AttackER: Towards Enhancing Cyber-Attack Attribution with a Named Entity Recognition Dataset
Pritam Deka, Sampath Rajapaksha, Ruby Rani, Amirah Almutairi, Erisa Karafili
TL;DR
AttackER introduces the first NER-centric dataset for cyber-attack attribution, linking 18 STIX 2.1-aligned entity types across 2640 annotated sentences from 217 sources. It compares spaCy, Huggingface transformers, and instruction-tuned LLMs (GPT-3.5, Llama-2, Mistral-7B) on the NER task, highlighting strong gains from annotation quality, fine-tuning, and prompt design. The work provides dataset and model releases, demonstrates the feasibility of automated attribution assistance, and discusses ground-truth alignment as a key factor in evaluating LLM performance. Future work aims to scale the dataset, extract relationships, and build end-to-end tools for attribution support and cyber-investigation QA.
Abstract
Cyber-attack attribution is an important process that allows experts to put in place attacker-oriented countermeasures and legal actions. The analysts mainly perform attribution manually, given the complex nature of this task.
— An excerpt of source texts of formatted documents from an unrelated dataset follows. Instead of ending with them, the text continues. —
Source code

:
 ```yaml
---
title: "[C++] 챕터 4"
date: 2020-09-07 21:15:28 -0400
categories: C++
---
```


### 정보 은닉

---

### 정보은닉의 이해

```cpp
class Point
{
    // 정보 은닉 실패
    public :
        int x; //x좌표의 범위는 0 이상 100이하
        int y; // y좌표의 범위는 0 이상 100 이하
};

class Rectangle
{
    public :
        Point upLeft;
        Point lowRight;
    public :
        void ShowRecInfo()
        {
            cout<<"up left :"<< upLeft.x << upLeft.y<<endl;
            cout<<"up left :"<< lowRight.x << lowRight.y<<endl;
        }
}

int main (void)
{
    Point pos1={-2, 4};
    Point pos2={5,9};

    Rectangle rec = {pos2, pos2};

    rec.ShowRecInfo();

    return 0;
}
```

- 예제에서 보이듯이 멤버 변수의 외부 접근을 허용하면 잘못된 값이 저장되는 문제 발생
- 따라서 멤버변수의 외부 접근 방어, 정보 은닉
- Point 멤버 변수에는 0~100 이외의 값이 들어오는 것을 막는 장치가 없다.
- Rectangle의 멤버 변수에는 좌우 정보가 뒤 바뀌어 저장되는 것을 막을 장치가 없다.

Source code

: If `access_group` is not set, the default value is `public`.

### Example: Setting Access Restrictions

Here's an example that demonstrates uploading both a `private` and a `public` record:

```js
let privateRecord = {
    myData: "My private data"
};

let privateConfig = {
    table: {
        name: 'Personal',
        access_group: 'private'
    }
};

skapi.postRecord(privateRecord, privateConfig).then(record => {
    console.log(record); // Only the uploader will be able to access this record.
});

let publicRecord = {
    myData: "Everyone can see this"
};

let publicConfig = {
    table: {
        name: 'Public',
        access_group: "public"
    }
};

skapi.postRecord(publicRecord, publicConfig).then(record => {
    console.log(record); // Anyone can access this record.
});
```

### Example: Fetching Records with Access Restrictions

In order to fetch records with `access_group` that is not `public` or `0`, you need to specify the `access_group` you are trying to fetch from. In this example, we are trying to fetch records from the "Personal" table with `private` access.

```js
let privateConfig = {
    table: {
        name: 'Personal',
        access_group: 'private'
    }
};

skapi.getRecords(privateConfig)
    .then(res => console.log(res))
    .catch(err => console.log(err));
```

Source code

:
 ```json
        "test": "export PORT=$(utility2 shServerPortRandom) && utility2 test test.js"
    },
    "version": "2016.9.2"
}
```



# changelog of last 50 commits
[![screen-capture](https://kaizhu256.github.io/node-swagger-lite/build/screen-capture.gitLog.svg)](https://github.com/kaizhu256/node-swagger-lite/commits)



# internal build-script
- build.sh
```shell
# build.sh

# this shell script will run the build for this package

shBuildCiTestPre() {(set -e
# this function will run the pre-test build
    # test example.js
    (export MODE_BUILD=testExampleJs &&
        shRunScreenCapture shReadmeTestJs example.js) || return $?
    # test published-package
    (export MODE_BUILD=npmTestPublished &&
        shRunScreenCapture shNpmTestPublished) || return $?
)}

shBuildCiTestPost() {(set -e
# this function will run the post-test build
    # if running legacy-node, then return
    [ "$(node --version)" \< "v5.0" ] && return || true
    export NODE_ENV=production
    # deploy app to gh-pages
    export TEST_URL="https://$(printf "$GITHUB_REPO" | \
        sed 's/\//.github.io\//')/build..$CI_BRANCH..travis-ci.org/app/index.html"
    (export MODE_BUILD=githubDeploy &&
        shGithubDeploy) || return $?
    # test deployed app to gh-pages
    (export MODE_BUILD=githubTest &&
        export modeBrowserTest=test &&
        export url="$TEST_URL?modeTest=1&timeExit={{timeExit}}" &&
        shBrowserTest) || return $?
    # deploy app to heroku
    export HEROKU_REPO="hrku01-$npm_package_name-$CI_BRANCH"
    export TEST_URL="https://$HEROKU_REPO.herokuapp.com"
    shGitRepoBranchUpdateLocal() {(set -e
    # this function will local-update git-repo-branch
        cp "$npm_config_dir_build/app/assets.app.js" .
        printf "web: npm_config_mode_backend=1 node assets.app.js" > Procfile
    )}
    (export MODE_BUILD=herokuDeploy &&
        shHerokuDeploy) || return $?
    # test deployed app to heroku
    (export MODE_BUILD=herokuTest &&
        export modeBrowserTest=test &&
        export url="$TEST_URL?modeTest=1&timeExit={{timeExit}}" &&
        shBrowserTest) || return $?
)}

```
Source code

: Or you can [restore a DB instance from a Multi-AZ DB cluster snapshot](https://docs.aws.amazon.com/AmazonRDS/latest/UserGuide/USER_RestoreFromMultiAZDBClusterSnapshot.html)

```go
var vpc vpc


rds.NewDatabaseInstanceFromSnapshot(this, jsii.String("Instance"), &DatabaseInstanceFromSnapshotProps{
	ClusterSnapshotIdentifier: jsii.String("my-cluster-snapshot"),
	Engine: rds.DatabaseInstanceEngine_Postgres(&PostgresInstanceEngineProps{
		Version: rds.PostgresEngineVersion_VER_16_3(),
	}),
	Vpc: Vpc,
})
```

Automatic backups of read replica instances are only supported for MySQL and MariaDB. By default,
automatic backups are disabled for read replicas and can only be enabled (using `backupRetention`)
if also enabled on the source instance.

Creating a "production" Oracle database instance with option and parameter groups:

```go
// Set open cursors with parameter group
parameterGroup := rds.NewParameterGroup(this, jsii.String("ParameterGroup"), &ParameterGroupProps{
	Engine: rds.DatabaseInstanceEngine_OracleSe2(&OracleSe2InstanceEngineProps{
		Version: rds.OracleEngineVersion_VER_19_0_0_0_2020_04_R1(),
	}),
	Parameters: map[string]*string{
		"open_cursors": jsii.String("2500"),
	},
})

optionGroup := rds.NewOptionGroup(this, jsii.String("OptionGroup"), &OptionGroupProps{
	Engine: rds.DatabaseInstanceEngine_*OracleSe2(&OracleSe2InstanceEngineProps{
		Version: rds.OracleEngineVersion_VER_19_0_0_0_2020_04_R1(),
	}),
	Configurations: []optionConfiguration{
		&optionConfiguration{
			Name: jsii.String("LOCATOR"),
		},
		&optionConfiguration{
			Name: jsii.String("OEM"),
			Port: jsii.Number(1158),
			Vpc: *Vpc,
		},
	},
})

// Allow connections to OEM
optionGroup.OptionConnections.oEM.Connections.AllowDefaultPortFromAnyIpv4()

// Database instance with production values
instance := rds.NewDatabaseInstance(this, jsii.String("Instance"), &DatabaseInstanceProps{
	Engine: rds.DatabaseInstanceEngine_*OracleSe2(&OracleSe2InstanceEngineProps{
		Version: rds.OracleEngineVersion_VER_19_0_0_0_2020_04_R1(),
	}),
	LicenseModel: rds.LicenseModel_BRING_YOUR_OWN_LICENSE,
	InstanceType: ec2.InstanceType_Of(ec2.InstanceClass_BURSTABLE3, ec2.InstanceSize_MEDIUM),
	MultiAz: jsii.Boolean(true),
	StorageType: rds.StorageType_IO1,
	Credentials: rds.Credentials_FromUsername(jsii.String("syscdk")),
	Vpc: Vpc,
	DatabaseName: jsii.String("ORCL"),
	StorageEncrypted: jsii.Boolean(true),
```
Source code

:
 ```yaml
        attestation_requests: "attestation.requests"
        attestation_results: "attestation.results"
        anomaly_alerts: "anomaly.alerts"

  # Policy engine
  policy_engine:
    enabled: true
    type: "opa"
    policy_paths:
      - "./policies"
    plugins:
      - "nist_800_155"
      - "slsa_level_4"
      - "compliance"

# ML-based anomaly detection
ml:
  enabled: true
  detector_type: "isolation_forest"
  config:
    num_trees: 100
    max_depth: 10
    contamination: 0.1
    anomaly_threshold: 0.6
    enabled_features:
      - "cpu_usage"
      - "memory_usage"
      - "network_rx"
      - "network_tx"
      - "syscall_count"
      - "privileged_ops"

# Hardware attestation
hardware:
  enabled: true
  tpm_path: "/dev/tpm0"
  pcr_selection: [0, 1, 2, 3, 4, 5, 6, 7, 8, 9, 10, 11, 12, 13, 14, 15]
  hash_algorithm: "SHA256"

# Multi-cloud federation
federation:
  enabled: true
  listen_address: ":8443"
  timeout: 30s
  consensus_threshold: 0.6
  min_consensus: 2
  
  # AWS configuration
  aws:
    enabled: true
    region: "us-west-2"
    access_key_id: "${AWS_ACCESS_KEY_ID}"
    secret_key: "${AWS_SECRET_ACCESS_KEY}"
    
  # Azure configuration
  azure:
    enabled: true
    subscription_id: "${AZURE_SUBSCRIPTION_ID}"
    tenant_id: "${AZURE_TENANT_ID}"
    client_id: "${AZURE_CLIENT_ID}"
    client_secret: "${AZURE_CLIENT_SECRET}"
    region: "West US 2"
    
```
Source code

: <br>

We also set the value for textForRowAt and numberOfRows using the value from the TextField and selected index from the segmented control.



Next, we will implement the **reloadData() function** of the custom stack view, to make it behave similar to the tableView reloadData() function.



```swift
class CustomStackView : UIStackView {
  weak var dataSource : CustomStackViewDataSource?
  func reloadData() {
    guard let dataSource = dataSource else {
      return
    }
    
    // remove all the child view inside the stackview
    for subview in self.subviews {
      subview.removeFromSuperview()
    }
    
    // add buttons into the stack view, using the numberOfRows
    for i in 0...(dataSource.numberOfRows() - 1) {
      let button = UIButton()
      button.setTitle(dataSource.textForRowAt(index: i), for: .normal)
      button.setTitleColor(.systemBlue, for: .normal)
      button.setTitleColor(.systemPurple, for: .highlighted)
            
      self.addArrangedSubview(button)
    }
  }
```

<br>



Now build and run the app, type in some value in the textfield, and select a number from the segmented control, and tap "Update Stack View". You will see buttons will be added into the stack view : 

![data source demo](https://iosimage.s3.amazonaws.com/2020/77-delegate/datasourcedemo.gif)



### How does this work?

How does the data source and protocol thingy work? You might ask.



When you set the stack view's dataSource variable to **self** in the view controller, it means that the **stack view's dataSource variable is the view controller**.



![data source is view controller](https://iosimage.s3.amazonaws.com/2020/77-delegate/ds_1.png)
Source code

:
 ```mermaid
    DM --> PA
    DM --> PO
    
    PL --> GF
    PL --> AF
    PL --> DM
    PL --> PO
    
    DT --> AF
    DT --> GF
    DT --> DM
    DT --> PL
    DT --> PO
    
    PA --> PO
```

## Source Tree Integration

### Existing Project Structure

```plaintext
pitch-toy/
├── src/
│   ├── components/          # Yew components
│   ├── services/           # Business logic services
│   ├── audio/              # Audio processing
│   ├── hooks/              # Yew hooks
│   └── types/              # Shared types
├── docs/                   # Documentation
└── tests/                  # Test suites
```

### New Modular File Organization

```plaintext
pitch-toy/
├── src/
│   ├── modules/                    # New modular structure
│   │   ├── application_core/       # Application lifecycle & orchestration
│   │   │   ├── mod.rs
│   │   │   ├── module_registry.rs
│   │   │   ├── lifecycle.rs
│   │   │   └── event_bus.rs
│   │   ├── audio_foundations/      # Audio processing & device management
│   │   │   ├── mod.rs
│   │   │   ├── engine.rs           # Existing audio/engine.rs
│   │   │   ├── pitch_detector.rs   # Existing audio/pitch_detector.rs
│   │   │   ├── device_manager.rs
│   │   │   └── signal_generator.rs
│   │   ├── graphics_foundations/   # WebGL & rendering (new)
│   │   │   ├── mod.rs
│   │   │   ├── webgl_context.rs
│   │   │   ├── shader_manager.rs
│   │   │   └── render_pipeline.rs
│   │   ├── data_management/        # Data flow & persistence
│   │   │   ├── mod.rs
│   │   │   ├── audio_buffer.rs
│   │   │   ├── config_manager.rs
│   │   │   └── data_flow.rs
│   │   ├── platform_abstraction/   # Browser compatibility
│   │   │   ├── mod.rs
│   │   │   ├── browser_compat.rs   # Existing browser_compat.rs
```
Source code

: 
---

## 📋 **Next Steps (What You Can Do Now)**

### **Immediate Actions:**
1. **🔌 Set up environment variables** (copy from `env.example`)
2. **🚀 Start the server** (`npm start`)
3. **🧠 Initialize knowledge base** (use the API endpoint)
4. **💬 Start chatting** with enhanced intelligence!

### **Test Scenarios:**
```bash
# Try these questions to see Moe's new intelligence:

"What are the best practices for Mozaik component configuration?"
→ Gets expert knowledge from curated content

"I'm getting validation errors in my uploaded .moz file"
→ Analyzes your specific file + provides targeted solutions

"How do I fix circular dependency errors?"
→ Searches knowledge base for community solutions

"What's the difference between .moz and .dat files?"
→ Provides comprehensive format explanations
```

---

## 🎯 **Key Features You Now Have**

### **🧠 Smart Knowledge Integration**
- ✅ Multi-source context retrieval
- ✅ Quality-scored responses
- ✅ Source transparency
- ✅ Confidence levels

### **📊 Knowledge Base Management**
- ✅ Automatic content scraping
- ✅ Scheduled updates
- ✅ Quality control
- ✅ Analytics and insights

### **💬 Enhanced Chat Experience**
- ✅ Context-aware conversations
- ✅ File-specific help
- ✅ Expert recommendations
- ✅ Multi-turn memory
AI and, more specifically, Natural Language Processing (NLP) techniques can be leveraged to support cybersecurity analysts during the attribution process. However powerful these techniques are, they need to deal with the lack of datasets in the attack attribution domain. In this work, we will fill this gap and will provide, to the best of our knowledge, the first dataset on cyber-attack attribution. We designed our dataset with the primary goal of extracting attack attribution information from cybersecurity texts, utilizing named entity recognition (NER) methodologies from the field of NLP. Unlike other cybersecurity NER datasets, ours offers a rich set of annotations with contextual details, including some that span phrases and sentences. We conducted extensive experiments and applied NLP techniques to demonstrate the dataset's effectiveness for attack attribution. These experiments highlight the potential of Large Language Models (LLMs) capabilities to improve the NER tasks in cybersecurity datasets for cyber-attack attribution.